Cons of a data-driven approach

  • Focusing on data to make decisions can cause you to miss the bigger picture. Remember our digital ad campaign example from earlier? If we had focused only on CTR, we would’ve ended up burning through our budget too quickly.

  • Not having statistically significant data will hold you back. If you’re operating in a true data-driven environment, you need to make sure you’re collecting enough data over a specific period to reach statistical significance.

  • Being a true data-driven company is very difficult. Only 29% of companies are good at connecting their analytics to action.

Pros of a data-informed approach

  • It’s easier to take the big picture into account. You can use other inputs to understand what’s really going on and to help you make a decision based on the whole landscape, not just one piece of data.

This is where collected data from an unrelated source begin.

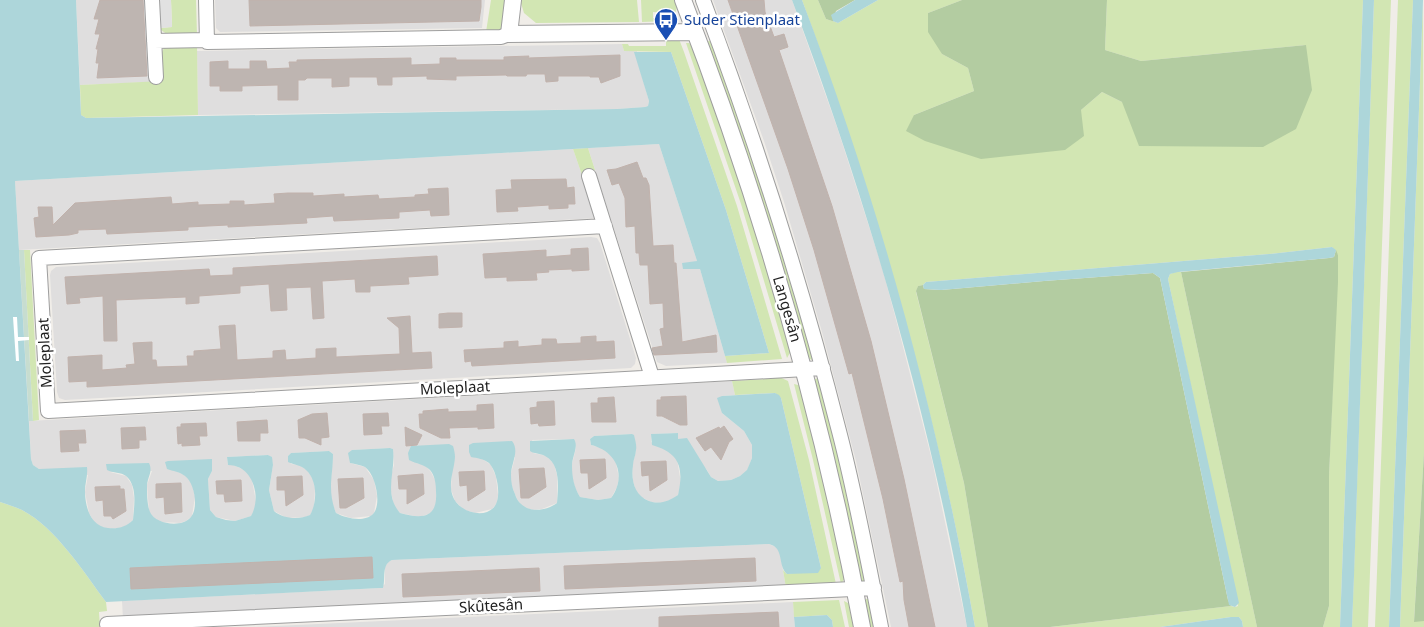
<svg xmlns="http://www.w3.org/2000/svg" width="1424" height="627" viewBox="0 0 1424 627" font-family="'Noto Sans',sans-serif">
  <rect width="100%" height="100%" fill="#f0ede8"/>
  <path fill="#dfdede" d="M76 0H146L150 82 80 85Z
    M215 0H485L482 28 220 32 216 28Z
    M713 0H792L838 130 882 267 899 331 932 460 967 627H891L856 461 822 332 784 202 764 141Z
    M622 44 624 51 637 50V52H635L649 101 648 106 645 107 617 109 198 115 197 51Z
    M659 144 697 261 683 269H700L727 363 666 366 657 362 588 148Z
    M573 149 597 218 19 250 15 181Z
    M591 237 597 238 600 243 636 358 635 364 631 368 65 400 59 398 57 392 50 275 51 271 56 267Z
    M732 381 735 395 722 396V413L744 431 752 445V458L747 471 740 476 731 480 718 481 711 477 707 470 678 439V433L652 434 651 442 670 452 677 459 681 483 678 495 671 500 662 503 651 502 641 497 636 492 633 481 632 465 636 452V445L632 434 594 436 590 439 591 445 605 449 615 458 619 478 617 487 611 498 598 500 580 497 575 488 572 477V464L576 448 574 439 532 440 533 453 547 456 554 464 557 475V503L542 509 532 510 522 506 517 499 511 484V473L515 457 484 460 491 465 496 477 498 495 497 503 492 509 475 513 464 510 455 501 451 489 452 467 412 462 425 465 431 472 436 482 437 506 432 513 419 517 400 513 394 506 390 487 391 476 394 465 393 449 390 448 352 450 350 463 365 467 374 480 377 496 374 513 371 516 351 518 336 513 331 500 330 492 333 454 329 451 291 453 288 456 291 464 299 465 307 470 313 479 315 488 314 508 310 515 306 517 287 518 274 511 269 490 273 465 271 457 268 455 227 457 228 465H233L247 471 252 480 257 507 251 516 235 521 216 517 210 510 208 479 212 471 178 472 186 476 192 483 195 497 192 516 186 521 180 523 162 522 153 518 149 511 147 485 152 471 110 472 126 476 132 485 134 498 133 520 125 527 111 529 101 527 94 522 89 513 85 492 88 475 39 469 33 465 31 459 29 421Z
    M769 544 776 547 780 552 786 588 123 619 122 601 380 588 385 584V567L388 562 392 560Z
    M793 602 795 627H253Z"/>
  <path fill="#d2e6b3" d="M171 0H196L197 35H168L161 30 160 28 172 27Z
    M491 0H506L502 31 486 32Z
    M520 0H637L639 22 536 23 524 13Z
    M641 0H676L677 7 675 14 653 12V18L673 17 669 21 642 22Z
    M802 0H818L826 19 838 23 878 0H962L928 13 942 54 968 68 974 91 914 115 1081 110 1102 92 1122 102 1306 45 1141 61 1105 50 1107 0H1363L1340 627H1323L1329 606V476L1338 255 1332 247 1269 254 926 282 923 285 918 286 916 292 964 483 988 627H975C937 413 877 204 802 0Z
    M1374 0H1391L1368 627H1352Z
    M1398 0H1413L1389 627H1375Z
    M1423 0 1424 452 1414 621H1424V627H1400Z
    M666 38 679 39 684 52 737 206 782 359 727 363 725 356 769 353 726 210 671 52 624 51 622 44H628L629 46H666Z
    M711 40 763 184 814 359 812 360 808 358 707 42Z
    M686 43H689L693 47 744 190 791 351 787 358 741 204Z
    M197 45 198 115 86 118 81 115 80 85 162 81C162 71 158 55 165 47Z
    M588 148 595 170 582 175 573 149Z
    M24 250H30L39 420 33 421Z
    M1178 271 1181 272 1257 627H1243L1242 621 1239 617H1231L1160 627H1050L1231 606 1235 607 1238 606 1168 279 1170 274Z
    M773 374 788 381 809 460 836 584 786 588 783 570 787 574 821 568 781 398 775 393 735 395 732 381 767 379V375Z
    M819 378 845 477 866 582 861 581 814 381 815 379Z
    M794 384 802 386 845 578 841 584 813 460Z
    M0 502C7 504 15 507 22 510 56 528 83 571 106 602L107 611 99 612 100 627H0Z
    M866 599H870L876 627H869L865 601Z
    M839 600 845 627H833L832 620 827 615 794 617 793 602Z
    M844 601 850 604 856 627H849Z"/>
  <path fill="#b3cca1" d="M818 0H855L836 11 833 21 838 23 826 19Z
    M962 0H1107L1105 50 1141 61 1306 45 1312 90 1296 129 1263 147 1139 146 1122 102 1102 92 1081 110 1084 136 1065 150 981 159 925 141 906 131 914 115 974 91 968 68 942 54 928 32V13Z
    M1336 250 1338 255V282L1329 476V606L1323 627H1257L1181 272 1329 258 1334 257Z
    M1153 273 1160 278 1228 600 1231 606 1050 627H988L964 483 916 291 918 286 923 285 924 289 941 290 1044 281Z
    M1424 452V621L1414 622Z"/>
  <path fill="#c7ddd0" d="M19 250H24L33 421H29Z"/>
  <path fill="#e1e1e1" d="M159 0H171L172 27 160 28Z"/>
  <path fill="#add6da" d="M0 0H76L81 115 86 118 617 109 645 107 648 106 649 101 634 52H671L726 210 769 353 725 356 700 269H683L682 263 697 261 659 144 15 181 31 459 33 465 39 469 87 467C88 476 85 483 85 491 85 506 90 526 108 528 118 529 126 527 133 520 134 507 138 486 126 476 121 472 113 473 107 470L106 464 149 463C153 471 148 476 147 485 147 493 147 505 150 512 155 524 181 528 190 518 199 510 195 483 185 476 180 472 173 471 167 469L165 462 168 461 212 459V471L208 479 210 510 216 517 226 520 235 521 251 516C262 497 253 465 228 465L227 457 268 455 272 457 273 465 269 490 274 511C283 519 299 520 310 515 317 503 318 481 306 470 301 465 294 465 288 462V456L291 453 329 451 333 454C333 477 327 490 336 513 345 518 364 523 373 514 382 505 376 475 365 467 361 465 355 464 350 463L348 453 352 450 390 448 393 449C396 472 383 493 400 513 421 519 438 519 436 492 436 484 435 476 430 470 424 464 416 464 409 460L408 453 411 446 449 444 453 446C454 449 455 454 455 457 454 472 447 485 454 499 461 513 488 520 496 504 501 494 497 471 489 463 484 459 477 458 471 457L469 452V445L473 443 512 441C520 451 511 463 511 475 511 482 512 488 515 494 517 501 521 505 527 508 537 512 549 509 557 503 558 488 561 464 545 456 540 453 534 454 530 451V441L574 439C579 447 572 456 572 466 572 477 574 487 580 497L598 500 611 498C627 476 617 451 591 445L590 439 594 436 632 434 634 435C635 440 637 445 636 450 636 455 633 460 633 465 631 480 634 495 649 501 660 505 669 501 678 495 684 468 680 453 652 445L651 434 678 433V439L687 438 711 477 718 481 731 480 740 476 747 470 752 458V445L744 431 722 413 717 398 722 396 775 393 779 395 781 398 821 568 818 573 787 574C777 565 785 548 769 544L392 560C381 565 386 578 383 588H380L106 602C83 571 56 528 22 510 15 507 7 504 0 502Z
    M792 0H802C879 202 937 414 975 627H967C929 413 868 203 792 0Z
    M855 0H878L838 23 833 21 831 15Z
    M1363 0H1374L1354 576 1352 627H1340Z
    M1413 0H1423L1400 627H1389Z
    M1332 247 1336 250 1334 257 1329 258 1178 272 1170 274 1168 279 1239 603 1235 607 1229 605 1228 600 1160 278 1153 273 1044 281 941 290 924 289 923 285 926 282 1269 254Z
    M827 615 832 620 833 627H795L794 617Z
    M1231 617H1239L1242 621 1243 627H1160Z"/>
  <path fill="#fff" d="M13 317H17L18 337H29V340L18 341 19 361H16Z"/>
  <path fill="#beb5b1" stroke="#c1b2ac" d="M100 0H143L147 76 97 78 99 63H96L98 49H96L100 34H95L99 19H94Z
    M249 0H481V7L479 21 250 26Z
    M728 0H764L765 12 774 37 784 34 788 47 779 50 832 206 871 341 904 479 935 627H909L904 600 903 581 900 582 883 499 852 373 849 374 814 250 788 169Z
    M620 55V76L601 83 599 77H590V76H558V81L546 82 545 74H527L526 76H507L506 75 456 76V80L427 79V76L392 77V85H378L377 77H349V86L332 87V78H307L305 80H298V100H278V85L242 86V91H220V86H210V62L228 61V69H250V61H266L267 69 290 68 289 62H297V60L411 58V65L440 64V58H456V60H504V57L529 56 528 58Z
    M637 162 643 178H646L649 185 653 246 673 245 674 263H676L682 342 716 335 717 352 654 355 652 348 663 346 660 329 664 328 663 303 650 304 648 265H640L639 253H636L635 226 626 227 625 198 619 183 612 185 607 170 616 169Z
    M566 179 567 188 574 187 575 204H568V208L549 209V205L517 207 518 211 497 212 496 190 512 189 511 180Z
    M448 188 449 215 431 216 430 210 399 212V218L334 221 333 216 306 218 307 223 228 227V225L188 227V230L107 234 106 229 78 230V233L69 235 36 237 34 218 39 217 38 207H52L53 225 75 203 171 197 172 204 198 202V205L230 204V201H244V205L275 203 274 194 288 193H313V196L344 194V197L378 195 379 199 415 197V195L429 194 428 189Z
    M588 248 589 270 572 271V269L548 270 549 272 536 273 537 280 507 281V277L485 278 483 254 546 250V257L571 255V249Z
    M437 256 438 275 408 277 409 284 370 286V292H356L355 279 322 281 324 318 313 319 311 287 286 288 287 310 271 311 269 284 240 286V293L199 296V303L186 304V297L116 300 117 341H104L103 296 79 298 80 303 67 304 65 277 209 269 210 276 233 275V268Z
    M448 313H462V327L439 328V314Z
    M410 316 412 353 431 352 432 368 87 387V381L69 382 68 357 102 355V370L127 368 126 365 135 364 133 343 152 342V360H156L157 367 188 366 187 356H194V351L221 349 219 326 235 325 237 360 273 358V351L285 350 286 360 316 358V349L336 348V357L400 354 399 328 387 318Z
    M596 336V342L614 341 615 358 472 366 471 361 465 362 464 350 504 348V342L518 341V347L542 345V339H556L557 344 581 343V337Z
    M686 396 687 425H680L662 416H657V400H661V397Z
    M614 397 616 422H592L591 403H598V398Z
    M554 401 555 425 539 426 538 423 531 424 530 408 537 407V402Z
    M493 404 494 428 478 429V427L449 428 450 438H441L420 428 419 414H423V411L448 409V412L477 411V405Z
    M327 413 329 437 321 438V445L305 438H299L298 420 312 414Z
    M388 413 389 426H381L382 434 364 435 363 414Z
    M267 420 268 433H260V441H238L237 422Z
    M206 423 207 436H199L200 445 182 446V443L178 444 177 427H181V424Z
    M724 426 733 439 729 442 721 460 711 447 705 451 696 438 719 427 720 429Z
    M145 427 146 440H139V448L122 449 121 428Z
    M405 427 422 435 417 445 406 446Z
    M85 430 86 443H78L79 451 61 452 60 431Z
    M605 459 606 478 589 489 588 473H581L580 460Z
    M666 461 667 480 650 491 649 475 642 476 641 462Z
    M544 468 546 487 529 498H521L519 469Z
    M484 471 485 490 468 501 467 485 460 486 459 472Z
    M423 474 424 494 407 504V489H399L398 476Z
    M302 476 303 495 286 506 285 490H277V477Z
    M363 478 364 498 346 508H340L338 479Z
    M241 480 242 501 225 502 224 494H217L216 481Z
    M181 483 182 512 165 514 164 497 156 498V484Z
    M120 486V489H124L126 511 113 519 111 516H104L103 500 96 501 95 487Z
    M372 557 373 578 131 589 130 568Z
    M755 558 756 581 565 589 564 566Z
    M539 568 540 591 403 597 402 574Z
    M778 612 779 627H659V617Z"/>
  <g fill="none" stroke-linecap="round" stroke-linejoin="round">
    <g stroke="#9e9e9e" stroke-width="16">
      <path id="minor" d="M152 0 156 77
        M206 0 207 42 501 37 509 34
        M703 0C756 141 802 285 839 431 856 496 868 562 881 627
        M154 41 207 40
        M589 176 652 377
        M605 226 39 258 48 411 823 368
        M107 624 874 588"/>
    </g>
    <g stroke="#9e9e9e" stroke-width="18">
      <path id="tertiary" d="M513 0 509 34 695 32
        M683 0C761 203 822 413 862 627"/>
    </g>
    <use href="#minor" stroke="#fff" stroke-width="14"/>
    <use href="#tertiary" stroke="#fff" stroke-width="16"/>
  </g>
  <defs>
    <g id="bus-pin" transform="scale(1.25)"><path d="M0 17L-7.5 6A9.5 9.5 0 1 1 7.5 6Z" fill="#1a4fb4" stroke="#fff"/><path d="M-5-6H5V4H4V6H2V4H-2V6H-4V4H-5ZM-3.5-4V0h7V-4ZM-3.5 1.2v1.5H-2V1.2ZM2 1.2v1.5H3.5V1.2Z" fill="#fff"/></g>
  </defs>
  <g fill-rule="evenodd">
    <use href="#bus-pin" x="666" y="20"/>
  </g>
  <g text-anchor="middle" stroke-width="5" stroke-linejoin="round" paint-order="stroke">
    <g font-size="15" fill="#164399" stroke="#fff" text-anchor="start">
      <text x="684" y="25">Suder Stienplaat</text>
    </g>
    <g font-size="15" fill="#212121" stroke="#fff">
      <text transform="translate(787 309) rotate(74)" y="5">Langesân</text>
      <text transform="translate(45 353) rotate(-93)" y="5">Moleplaat</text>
      <text transform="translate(455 388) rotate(-3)" y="5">Moleplaat</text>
      <text transform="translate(491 606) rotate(-3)" y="5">Skûtesân</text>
    </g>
  </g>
</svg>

  • You solve problems with out-of-the-box solutions. With data being only one input, you can use your experience and creativity to come up with solutions that might not be obvious through data.

  • You’ll be able to stay on top of trends. Early changes in user preferences rarely show up in data. If you’re solely focused on the data, you might miss a competitor or industry change that’s causing people to question the value of your product.

Cons of a data-informed approach

  • You can be more easily swayed by outside decision-makers. Since you’re using inputs other than just data to make decisions, opinionated stakeholders might have more clout than you’d like in the decision-making process.

  • Data can be cherry-picked to support the outcome you want. In a data-informed environment, your personal biases might come into play, whether or not you realize it.

  • You might get choice paralysis because of too many inputs. When you’re allowed to use a number of sources to help make your decision, you’re going to end up with conflicting information. That can be hard to reconcile.

When to be data-driven vs. data-informed

Ideally, you’ll use a blend of both data-driven and data-informed in your company. But your choice depends on the circumstance.

Data-driven is best when decisions can be based on an either/or outcome that uses data. If you’re working on conversion rate optimization, A/B testing, pricing, or other data-based projects, data-driven is the way to go.

With A/B testing, for example, you’re trying to find an either/or outcome. Your answer is either A or B. You can use data to make the decision. In that case, there’s no need for your personal experiences. Data can drive the decision.

The key to data-driven decisions is to choose your determining factors ahead of time. If you’re A/B testing the color of a button on your website, you need to clearly define what success is — in that case, it might be click-through rate.

Data-informed, on the other hand, is best when you’re working on a complex project that requires a number of inputs. For example, a new product feature isn’t something you can build solely with data. You need feedback from your users, your personal experience, stakeholder input, competitive data, and more.

You’ll also use a data-informed approach when creativity is an important component of your work. Designers are a perfect example of this. Their work is based on creativity, but data can help inform how they should execute their work.

For example, a website designer would probably love to create a unique, beautiful website that’s unlike anything else. But experienced designers use data to understand what kind of structure works best to keep website visitors engaged. That’s one of the reasons many SaaS websites have a lot of similarities.

You need to be both data-driven and data-informed

In the battle of data-driven vs. data-informed, there isn’t a clear winner. Both approaches are useful in certain settings.

As a general rule, for decisions that can be based on quantitative input, use a data-driven approach. For decisions that need to include qualitative input, use a data-informed approach.